Why a Narcissist Can Be Addicted to Sex With You--And Resent You For It

Sex, at it's core, isn't just physical--even for an emotionally unavailable man.

Why a Narcissist Can Be Addicted to Sex With You--And Resent You For It

Sex was a major tool that narcissists used to control me before I went celibate and broke my trauma bonding and self-harming habits.

As a person with Borderline Personality Disorder, being raised as the scapegoat child by one parent and invisible child by another made me DEEPLY crave human connection and love.

Even today, while I've healed the most toxic parts of my pathology, I still FEEL like a Borderline, and the deep well of love I have inside of me with not enough people to give it to who can safely hold it feels like my most aching life tragedy.

I hunger to find people who love how I love, but since I was raised to believe I was fundamentally worthless--and since my enmeshments with narcissists as friends and lovers reinforced this feeling--I thought perhaps sex was the lowest bar I could reach.

At least when I was touched, it could FEEL like love. Momentarily, I could imagine that I had some worth to someone.

But a disturbing and disorienting pattern emerged in my life as soon as I became sexually active.

The narcissist men I slept with not only had sex with me: they had sex with me OBSESSIVELY.
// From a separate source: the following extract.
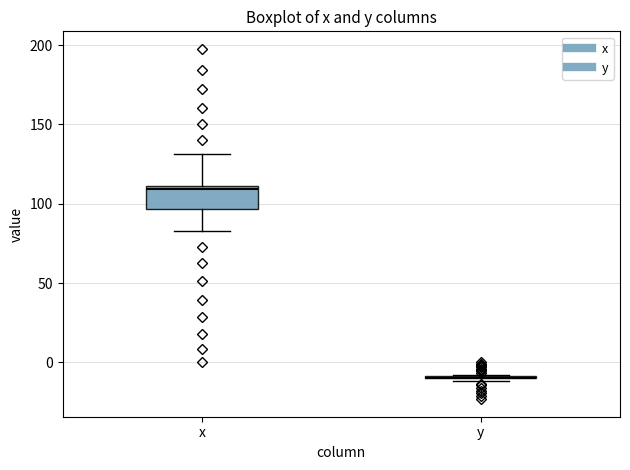

Comparing the boxes themselves (not the whiskers), which one is the tallest?

x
It was normal for men to keep me up nearly all night having sex over and over again. And I was all too eager to please.

Not only that, men transformed in bed with me.

The hardest, most arrogant, most cocky men became soft when they were naked with me.

They cuddled me; they told me their secret pains; they told me their dreams; sometimes, they clutched me while they slept with such a force that it seemed like they feared losing me more than anything else.

Silly me--I kept letting hope bloom in my chest like a weed: Is this love? Is this finally a flower and not a weed?

With one lover, we had a four and a half year relationship. In that time, there wasn't a single time in which we didn't have sex when we saw each other. We did it even when I was ill. We did it even when his father died. We did it even right after I aborted his baby. We usually did it several times a day.

What made this confusing: he cheated on me relentlessly.

But when discovered, he cried and begged me to stay.